Thursday, December 30, 2010

Anatomy of a Training Run

Anatomy of a Training Run: the Run/Walk Run

One "different" type of run that I'm following in my marathon training is the Run/Walk run. At a very basic level, it's just interval training: run for an allotted amount of time, walk for an allotted amount of time. 

I scoffed when I first read about run/walk training, thinking, "doesn't that defeat the purpose? I'm a runner for pete's sake!" Walking was the enemy in my training runs. It made me feel like less of a runner...lower on the B.A. scale. Well you know what? I was a runner, but one that was all too often plagued by injury. I'll be the first to admit, thinking that way was just plain stupid.

First, let's walk through some of the benefits:

  • decreased chance of injury
  • the mental benefit of breaking longer runs up into segments
  • interval training often equals maximum results (be it a time goal, distance goal, etc.) many people have even PR'ed by following a run/walk training plan
  • if you're trying to lose weight, intervals actually burn more calories and fat
According to Runner's World, Jeff Galloway pioneered the idea of taking frequent walk breaks during marathons and marathon training and it has been used successfully by thousands of marathon runners. So how does it work? ...and more importantly, why?
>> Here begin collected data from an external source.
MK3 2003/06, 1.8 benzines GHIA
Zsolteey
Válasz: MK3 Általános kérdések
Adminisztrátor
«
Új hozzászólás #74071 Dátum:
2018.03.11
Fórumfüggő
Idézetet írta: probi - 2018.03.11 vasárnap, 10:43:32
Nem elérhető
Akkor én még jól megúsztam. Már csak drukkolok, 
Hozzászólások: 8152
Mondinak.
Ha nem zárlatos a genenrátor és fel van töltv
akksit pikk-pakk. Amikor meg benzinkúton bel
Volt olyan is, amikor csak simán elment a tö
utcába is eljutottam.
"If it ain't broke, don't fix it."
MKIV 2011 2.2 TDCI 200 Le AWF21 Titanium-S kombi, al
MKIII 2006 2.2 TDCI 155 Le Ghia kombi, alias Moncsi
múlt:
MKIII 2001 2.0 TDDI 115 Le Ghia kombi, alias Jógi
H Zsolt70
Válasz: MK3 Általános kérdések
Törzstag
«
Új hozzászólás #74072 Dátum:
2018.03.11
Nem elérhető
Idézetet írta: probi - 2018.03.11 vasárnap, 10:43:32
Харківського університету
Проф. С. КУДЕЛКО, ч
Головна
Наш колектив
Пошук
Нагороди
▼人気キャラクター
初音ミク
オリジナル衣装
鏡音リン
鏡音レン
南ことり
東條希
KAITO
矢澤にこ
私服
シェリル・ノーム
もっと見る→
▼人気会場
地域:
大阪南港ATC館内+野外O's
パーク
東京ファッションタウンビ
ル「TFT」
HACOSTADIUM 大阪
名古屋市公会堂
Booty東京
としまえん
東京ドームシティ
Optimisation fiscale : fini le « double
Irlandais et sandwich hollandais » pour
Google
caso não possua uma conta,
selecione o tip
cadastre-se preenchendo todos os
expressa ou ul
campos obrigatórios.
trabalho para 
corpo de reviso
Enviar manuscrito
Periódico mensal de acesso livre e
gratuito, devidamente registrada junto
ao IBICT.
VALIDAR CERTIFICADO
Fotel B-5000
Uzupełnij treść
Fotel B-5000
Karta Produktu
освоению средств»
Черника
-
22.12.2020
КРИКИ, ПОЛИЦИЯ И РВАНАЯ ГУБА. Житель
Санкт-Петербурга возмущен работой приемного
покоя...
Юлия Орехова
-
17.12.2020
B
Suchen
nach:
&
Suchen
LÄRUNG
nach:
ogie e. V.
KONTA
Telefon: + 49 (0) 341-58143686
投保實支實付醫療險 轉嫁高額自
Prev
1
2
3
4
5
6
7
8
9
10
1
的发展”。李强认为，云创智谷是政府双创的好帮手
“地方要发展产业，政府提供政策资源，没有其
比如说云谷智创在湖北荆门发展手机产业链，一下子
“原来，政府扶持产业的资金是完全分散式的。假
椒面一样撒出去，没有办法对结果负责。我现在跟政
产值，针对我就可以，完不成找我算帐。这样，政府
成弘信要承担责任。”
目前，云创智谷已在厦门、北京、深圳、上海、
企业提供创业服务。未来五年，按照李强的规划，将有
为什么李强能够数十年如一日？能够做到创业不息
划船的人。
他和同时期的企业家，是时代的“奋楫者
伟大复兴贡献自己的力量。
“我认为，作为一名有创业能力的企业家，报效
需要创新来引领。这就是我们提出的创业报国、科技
"By using muscles in different ways from the beginning, your legs keep their bounce as they conserve resources. When a muscle group, such as your calf, is used continuously step by step, it fatigues relatively soon. The weak areas get overused and force you to slow down later or scream at you in pain afterward. By shifting back and forth between walking and running muscles, you distribute the workload among a variety of muscles, increasing your overall performance capacity. For veteran marathoners, this is often the difference between achieving a time goal or not. Walk breaks will significantly speed up recovery because there is less damage to repair. The early walk breaks erase fatigue, and the later walk breaks will reduce or eliminate overuse muscle breakdown." (source)

There are a lot of different ways to utilize run/walk training. I generally follow a 4 to 1 ratio (in minutes) of running to walking, but my marathon training will be structured as follows:

Weeks 1-4: run/walk ratio of 3:2 on some weekday runs and long runs
Weeks 5-9: run/walk ratio of 4:2 on some weekday and long runs 
Weeks 10-18: run/walk ratio of 4:1 on some weekday and long runs

You can also structure your run/walk training based on your pace:

8 min/mi—run 4 min/walk 35 seconds
9 min/mi— 4 min run-1 min walk
10 min/mi—-3:1
11 min/mi—2:30-1
12 min/mi—-2:1
13 min/mi—-1:1
14 min/mi—30 sec run/30 sec walk
15 min/mi—30 sec/45 sec
16 min/mi—30 sec/60 sec


You don't have to follow such a regimented run/walk plan either, if spontaneity is your style. Just take walk breaks early and often. I tend to like the 4:1 run to walk ratio because it breaks those longer runs up into 5 minute segments and sometimes makes it much more bearable. But you don't need to run every single one of your training runs this way. As my own general rule, anything less than 3 miles is pretty much a run all the way run. Between 3 and 6 miles is always questionable...sometimes I like to walk a bit, sometimes run. 6+ miles is where I almost always utilize my walk breaks. If I'm feeling extra good about my run for the day, I'll just take a 1 minute break for every mile I run. It's all up to you and your body, the only advice I can give you is to listen to it! 

If you're stuck on determining your pace, but still want to use this type of training, you'll be happy to know that you generally only lose 15-20 seconds when you take a 60 second walk break. Over the course of 26 miles, this could end up being negligible or even add to your overall time, because you'll be less fatigued and able to put in more effort in those last few miles. Fortunately, Runner's World has a nice little chart to give us all a little bit more pacing information:

If you run a mile in... (Col. A) and then walk 60 seconds, your overall pace will be...(Col. B)

Will you use run/walk training in your next training plan? What other training techniques do you employ in order to stay injury free?


  1. I am currently using Jeff Galloway's run/walk plan for beginners training for my half-marathon next Saturday. I've never read that quote that you provided but it makes so much sense!

  2. As a newbie runner I scoffed at the run/walk plan, but I am all for no injury! I am currently on the C25K so I will keep the Galloway plan implemented. Thanks for the information.

  3. I hurt my knee last spring and used interval training to build my muscle strength back up. I'm a fan!